_What the task requires_.
Word for word, restate the lines from the start of the data below through the line containing "1 июля 2009".

Records drawn from a dataset
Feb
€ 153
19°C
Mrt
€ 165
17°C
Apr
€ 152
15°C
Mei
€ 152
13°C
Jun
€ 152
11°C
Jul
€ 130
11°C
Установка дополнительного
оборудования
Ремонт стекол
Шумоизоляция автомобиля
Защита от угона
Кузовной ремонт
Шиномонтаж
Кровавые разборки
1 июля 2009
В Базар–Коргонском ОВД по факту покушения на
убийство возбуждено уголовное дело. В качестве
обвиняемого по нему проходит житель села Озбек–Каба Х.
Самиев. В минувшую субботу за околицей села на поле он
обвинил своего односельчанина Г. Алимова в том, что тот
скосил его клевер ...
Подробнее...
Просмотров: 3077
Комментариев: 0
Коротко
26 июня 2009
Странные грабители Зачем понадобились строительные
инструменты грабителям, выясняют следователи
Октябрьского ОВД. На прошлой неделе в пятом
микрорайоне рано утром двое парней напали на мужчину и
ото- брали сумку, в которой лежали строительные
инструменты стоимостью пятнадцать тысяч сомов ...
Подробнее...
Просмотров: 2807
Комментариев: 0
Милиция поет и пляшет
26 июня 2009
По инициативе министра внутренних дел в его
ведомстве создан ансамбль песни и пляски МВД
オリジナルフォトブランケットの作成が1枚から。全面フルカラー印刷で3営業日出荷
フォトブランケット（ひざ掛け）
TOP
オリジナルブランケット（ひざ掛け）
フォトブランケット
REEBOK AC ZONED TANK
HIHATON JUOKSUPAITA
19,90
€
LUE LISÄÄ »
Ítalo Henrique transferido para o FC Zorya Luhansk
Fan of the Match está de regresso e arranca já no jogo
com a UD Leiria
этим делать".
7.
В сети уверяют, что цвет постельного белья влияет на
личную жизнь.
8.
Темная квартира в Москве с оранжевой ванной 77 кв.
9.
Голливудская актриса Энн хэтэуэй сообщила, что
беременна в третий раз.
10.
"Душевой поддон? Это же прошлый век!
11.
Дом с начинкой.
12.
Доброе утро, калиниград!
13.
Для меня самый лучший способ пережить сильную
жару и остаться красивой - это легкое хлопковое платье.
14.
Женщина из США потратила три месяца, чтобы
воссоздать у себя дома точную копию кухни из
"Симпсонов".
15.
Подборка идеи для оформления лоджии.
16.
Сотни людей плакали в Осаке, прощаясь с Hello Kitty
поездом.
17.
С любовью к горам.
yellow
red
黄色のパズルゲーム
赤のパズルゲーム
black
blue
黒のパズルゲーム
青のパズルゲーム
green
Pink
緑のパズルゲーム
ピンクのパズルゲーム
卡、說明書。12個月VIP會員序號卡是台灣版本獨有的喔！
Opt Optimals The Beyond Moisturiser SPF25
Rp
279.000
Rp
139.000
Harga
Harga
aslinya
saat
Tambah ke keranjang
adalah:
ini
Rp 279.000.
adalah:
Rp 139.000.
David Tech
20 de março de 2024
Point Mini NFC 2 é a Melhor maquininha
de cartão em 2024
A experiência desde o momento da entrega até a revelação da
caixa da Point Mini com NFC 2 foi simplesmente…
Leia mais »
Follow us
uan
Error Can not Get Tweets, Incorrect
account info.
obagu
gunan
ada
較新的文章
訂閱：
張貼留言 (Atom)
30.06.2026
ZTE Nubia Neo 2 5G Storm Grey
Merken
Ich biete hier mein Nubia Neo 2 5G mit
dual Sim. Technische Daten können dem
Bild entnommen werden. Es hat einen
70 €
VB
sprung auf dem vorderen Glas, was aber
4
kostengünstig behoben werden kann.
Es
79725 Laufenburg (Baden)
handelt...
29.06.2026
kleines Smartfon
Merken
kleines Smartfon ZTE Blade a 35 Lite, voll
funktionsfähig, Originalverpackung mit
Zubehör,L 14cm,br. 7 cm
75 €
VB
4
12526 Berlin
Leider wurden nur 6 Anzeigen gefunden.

_Solution to this task_.
Feb
€ 153
19°C
Mrt
€ 165
17°C
Apr
€ 152
15°C
Mei
€ 152
13°C
Jun
€ 152
11°C
Jul
€ 130
11°C
Установка дополнительного
оборудования
Ремонт стекол
Шумоизоляция автомобиля
Защита от угона
Кузовной ремонт
Шиномонтаж
Кровавые разборки
1 июля 2009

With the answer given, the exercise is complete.